Foto di repertorio
Erano in tre, a bordo di una Fiat Panda. Accesa, pronta a partire, davanti a un condominio di via Vivaldi. Pedagna, Imola. Quando i carabinieri, nella notte di lunedì 30 novembre, si sono avvicinati all’auto per un normale controllo post-coprifuoco, i tre occupanti (un 45enne di Bologna, un 37enne di Pianoro e un 25enne di Casalecchio) hanno iniziato ad agitarsi e fornire dichiarazioni contraddittorie.
«Temendo di avere di fronte tre criminali e non tre operai al termine di un turno di lavoro – riferiscono dall’Arma -, come volevano far credere i tre occupanti», i carabinieri hanno chiesto rinforzi. Ed è stato al momento della perquisizione del mezzo che è stato scoperchiato il vaso di Pandora.
«All’interno di un borsone da lavoro posto nel portabagagli dell’auto – prosegue il racconto dei militari -, i carabinieri hanno trovato un passamontagna, due paia di guanti, uno straccio con avvolto all’interno un coltello da macellaio, un paio di forbici, una scatola contenente un laccio emostatico e un paio di manette».

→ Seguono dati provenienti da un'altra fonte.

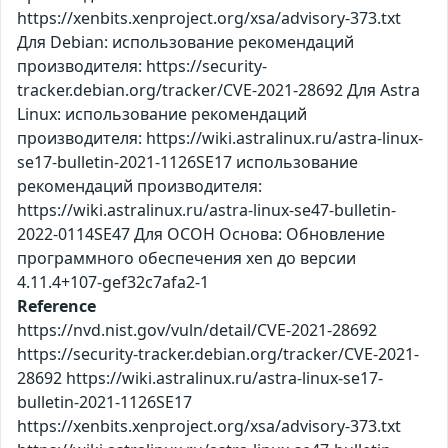
https://xenbits.xenproject.org/xsa/advisory-373.txt
Для Debian: использование рекомендаций
производителя: https://security-
tracker.debian.org/tracker/CVE-2021-28692 Для Astra
Linux: использование рекомендаций
производителя: https://wiki.astralinux.ru/astra-linux-
se17-bulletin-2021-1126SE17 использование
рекомендаций производителя:
https://wiki.astralinux.ru/astra-linux-se47-bulletin-
2022-0114SE47 Для ОСОН Основа: Обновление
программного обеспечения xen до версии
4.11.4+107-gef32c7afa2-1
Reference
https://nvd.nist.gov/vuln/detail/CVE-2021-28692
https://security-tracker.debian.org/tracker/CVE-2021-
28692 https://wiki.astralinux.ru/astra-linux-se17-
bulletin-2021-1126SE17
https://xenbits.xenproject.org/xsa/advisory-373.txt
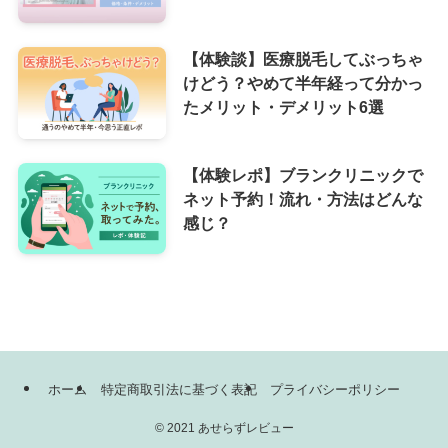
【体験談】医療脱毛してぶっちゃ
けどう？やめて半年経って分かっ
たメリット・デメリット6選
【体験レポ】ブランクリニックで
ネット予約！流れ・方法はどんな
感じ？
ホーム
特定商取引法に基づく表記
プライバシーポリシー
©
2021 あせらずレビュー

Nel sedile posteriore un bastone di metallo con punta di plastica creata artigianalmente.
«A quel punto, incalzati dalle domande dei militari, i tre soggetti avrebbero ammesso le proprie responsabilità, dichiarando spontaneamente di essere venuti a Imola per sequestrare una 23enne, ex fidanzata del 45enne, addormentarla, ucciderle i genitori e il suo nuovo compagno».
Di fronte a tali affermazioni, pesanti e preoccupanti, i carabinieri hanno approfondito la vicenda. Innanzitutto rintracciando la ragazza, che ha ammesso di avere avuto una relazione sentimentale con il 45enne, conclusasi lo scorso gennaio «e di aver scoperto tramite un conoscente che il suo ex, non accettando la fine del rapporto, stava escogitando un “piano militare” da “film hollywoodiano” per rapirla, costringerla a riprendere la relazione e trasferirsi altrove con lui», senza però dargli particolare peso credendo si trattasse di uno scherzo.
I tre, cittadini italiani, sono stati arrestati con l’accusa di atti persecutori e tentato sequestro di persona e, su disposizione della Procura, sono stati tradotti in carcere a disposizione dell’autorità giudiziaria.